* **DATASET ENTRIES**

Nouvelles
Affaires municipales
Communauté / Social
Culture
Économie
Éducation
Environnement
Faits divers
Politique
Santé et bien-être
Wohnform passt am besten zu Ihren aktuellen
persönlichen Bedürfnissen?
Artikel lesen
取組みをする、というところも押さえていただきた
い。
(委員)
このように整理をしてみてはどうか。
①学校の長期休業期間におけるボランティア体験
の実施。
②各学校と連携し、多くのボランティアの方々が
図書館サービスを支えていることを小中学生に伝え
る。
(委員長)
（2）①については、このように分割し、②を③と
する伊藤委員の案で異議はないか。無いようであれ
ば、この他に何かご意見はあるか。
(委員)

==

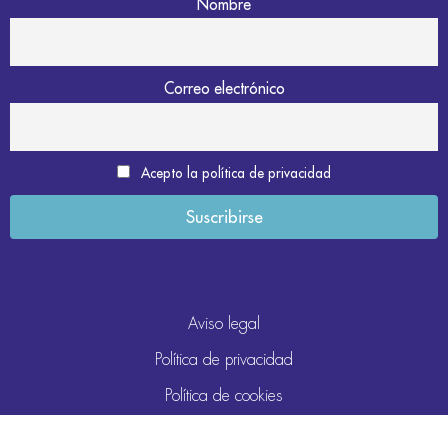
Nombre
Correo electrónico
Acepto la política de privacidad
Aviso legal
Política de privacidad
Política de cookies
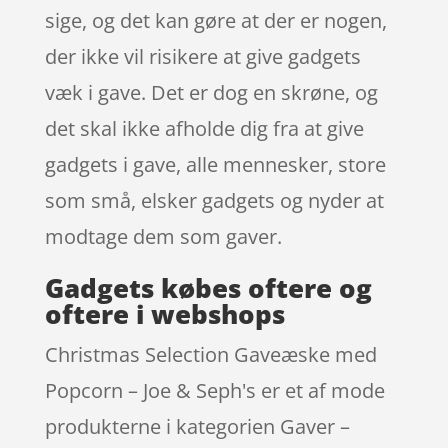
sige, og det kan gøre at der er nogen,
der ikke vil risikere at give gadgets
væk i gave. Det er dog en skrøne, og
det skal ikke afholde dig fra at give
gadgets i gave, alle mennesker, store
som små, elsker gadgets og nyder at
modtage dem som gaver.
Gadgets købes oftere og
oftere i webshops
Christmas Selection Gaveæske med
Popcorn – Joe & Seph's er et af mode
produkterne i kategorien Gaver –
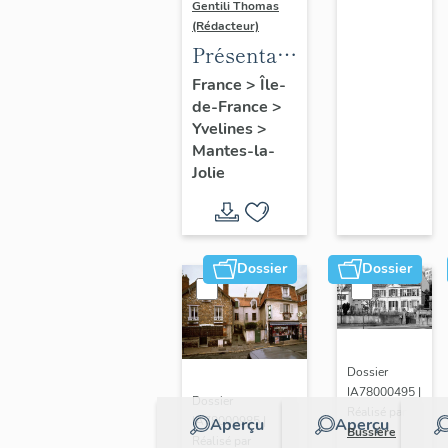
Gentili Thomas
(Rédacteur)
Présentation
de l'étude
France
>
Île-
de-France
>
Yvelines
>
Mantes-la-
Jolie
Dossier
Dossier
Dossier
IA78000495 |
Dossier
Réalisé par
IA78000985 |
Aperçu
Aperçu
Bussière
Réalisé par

* * *

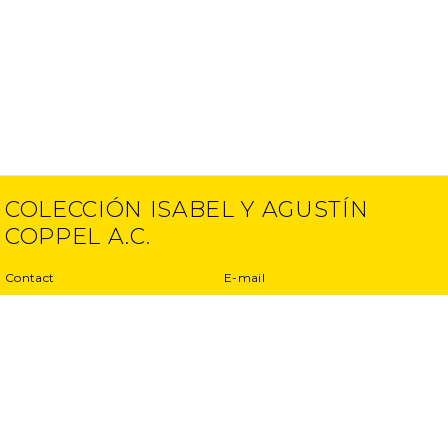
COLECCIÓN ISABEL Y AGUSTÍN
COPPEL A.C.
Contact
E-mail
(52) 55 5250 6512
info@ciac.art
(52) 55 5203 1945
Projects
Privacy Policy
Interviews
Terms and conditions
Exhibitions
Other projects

* **WORK TO COMPLETE**
Scan the records for the string "give" and show every line that contains it.

* **RESULT OF THE TASK**
der ikke vil risikere at give gadgets
det skal ikke afholde dig fra at give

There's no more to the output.